The input:
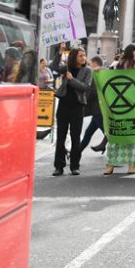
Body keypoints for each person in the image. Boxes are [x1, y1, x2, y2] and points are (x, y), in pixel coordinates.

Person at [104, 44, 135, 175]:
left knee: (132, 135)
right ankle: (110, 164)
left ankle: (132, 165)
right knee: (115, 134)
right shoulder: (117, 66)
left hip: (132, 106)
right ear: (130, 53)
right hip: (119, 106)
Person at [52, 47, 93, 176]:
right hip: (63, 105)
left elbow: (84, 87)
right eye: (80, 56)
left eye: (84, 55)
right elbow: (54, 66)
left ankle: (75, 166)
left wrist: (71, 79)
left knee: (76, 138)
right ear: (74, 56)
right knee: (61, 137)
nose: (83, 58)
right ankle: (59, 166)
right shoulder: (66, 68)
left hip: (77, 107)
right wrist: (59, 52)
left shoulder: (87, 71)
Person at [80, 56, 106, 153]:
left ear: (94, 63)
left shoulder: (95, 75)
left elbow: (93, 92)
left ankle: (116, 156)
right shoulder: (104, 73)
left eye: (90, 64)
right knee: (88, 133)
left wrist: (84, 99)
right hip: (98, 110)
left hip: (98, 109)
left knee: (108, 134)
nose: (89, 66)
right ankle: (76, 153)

...

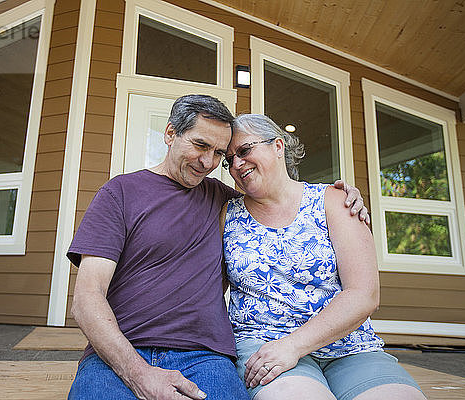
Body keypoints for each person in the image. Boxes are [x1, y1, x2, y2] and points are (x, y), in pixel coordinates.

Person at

Directions for this task:
All lines above from the one with "left knee: (76, 138)" to the one with "nose: (89, 66)", inclusive, should be copied exactly, and no other lines.

Answer below:
left knee: (76, 138)
right ear: (74, 56)
right knee: (61, 137)
nose: (83, 58)
right ankle: (59, 166)
right shoulder: (66, 68)
left hip: (77, 107)
right wrist: (59, 52)
left shoulder: (87, 71)
Person at [80, 56, 106, 153]:
left ear: (94, 63)
left shoulder: (95, 75)
left elbow: (93, 92)
left ankle: (116, 156)
right shoulder: (104, 73)
left eye: (90, 64)
right knee: (88, 133)
left wrist: (84, 99)
right hip: (98, 110)
left hip: (98, 109)
left knee: (108, 134)
nose: (89, 66)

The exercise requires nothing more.